師範も見たことがあるそうですが、そのお持ちの先生が亡くなって(師範の先生にあたる先生なので相当昔の先生です。師範の師範とはまた別の先生です。)、形見分けで二張が別々の人のところに行ったので意味がなかった、と殘念がっておられた昔話を思い出しました。
師範にそんな話を聞いていたので、私も一度だけ二張揃いの実物を見たことがあるのですが、超有名な銘の弓が二張、節もそろっていて(裏反りは片方の使用が多かったようでわずかに違っていましたが)、とても美しい弓でした。
二張あると、何かあった時の替えが効くわけですね。交互に使えば弓も長持ちしますし、にべ弓でもたくさん矢数をかけることも可能ですね。しかも使用感が変わらず引き方を変えなくて良いというメリットがありますね。今の時代、お値段もするし、それとして(二張揃い)として売っているところも見たことがないので、もう作られていないのでしょうね。

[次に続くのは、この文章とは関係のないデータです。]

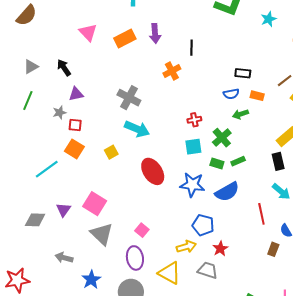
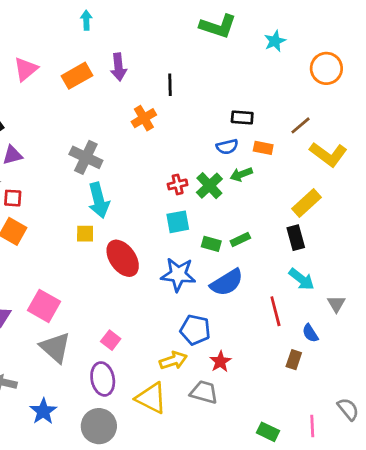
pink triangle: (88, 32) -> (26, 69), turned 36
cyan arrow: (137, 129) -> (99, 200), turned 55
green cross: (222, 138) -> (209, 186), moved
yellow square: (111, 152) -> (85, 234), moved, turned 32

今回、節は違っていますが、強さも同じくらいな感じがして(今回の笄あけの弓はまだ引いていないので正式な強さわかりません)、なんちゃってですが、二張揃いっぽくなって欲しいなあと思っています。まあ、合成とにべなので、そもそもが違うのですが…。同じ強さのにべ弓と合成弓があるのは、今後大きいです(個人的には夏場に合成を引くことを考えているので、合成の方がちょっと強いくらいが丁度良さそうです)。
ちなみに、今回「二張揃い」と表現しましたが、師範は「二張ゾロ」と言っていたように思います。後者のほうが正しいかもしれません。
弓具店の弦輪
今回初めて弓具店からの弦輪を外したわけなのですが、ちょっと特徴があります。
通常の弦輪と違います。
これは、弓に弦輪の交点の痕がつかないように、という工夫のようです。
通常の弦輪で何年も引いていると、弭のその交点の部分が少し窪んでしまうことあります。
これが、真ん中で窪まずに少しずれると、確かに気持ち悪い思いをすることがあります。
ただ、たまに、その窪みがつくのが嫌で、この弓具店さんの作り方の弦輪で普段から引いている人を見かけますが、個人的にはそれは間違っていると思います。
購入してからは自分の弓なので、窪んでも良いのです。自分の良いところで張り続けて窪んで痕がつくのは、返って良いと思います。真ん中で窪まないのは自分の責任ですし、その弓にとって真ん中が正解かもわかりませんし。まあ、誰かに讓るつもりで引いているなら別ですが…。
弦輪の作り方は、おそらくかなり古い時代から今の結び方になったと思います。歴史があり、利点があり、その形になっていると思います。
というわけで、これからは自分の調整の腕次第ですので、弦輪を通常の形に戻して張ります。
あらためて張ってみた成り
そして、初めて外した後、あらためて張ってみると…
ちょっと胴抜け…。もともとやや胴抜け気味の弓でしたが…。
上から見ると…。
ちなみに4月の届いた外す前の形がこちら
ちなみに2019年6月の成り
これから、また調整がんばります。
内竹と外竹の年代が違うので、なかなか調整が難しそうです。
書いているうちに、たくさん書き足して、なんか情報が散漫した記事になってしまいました…。
読んでいただきありがとうございました。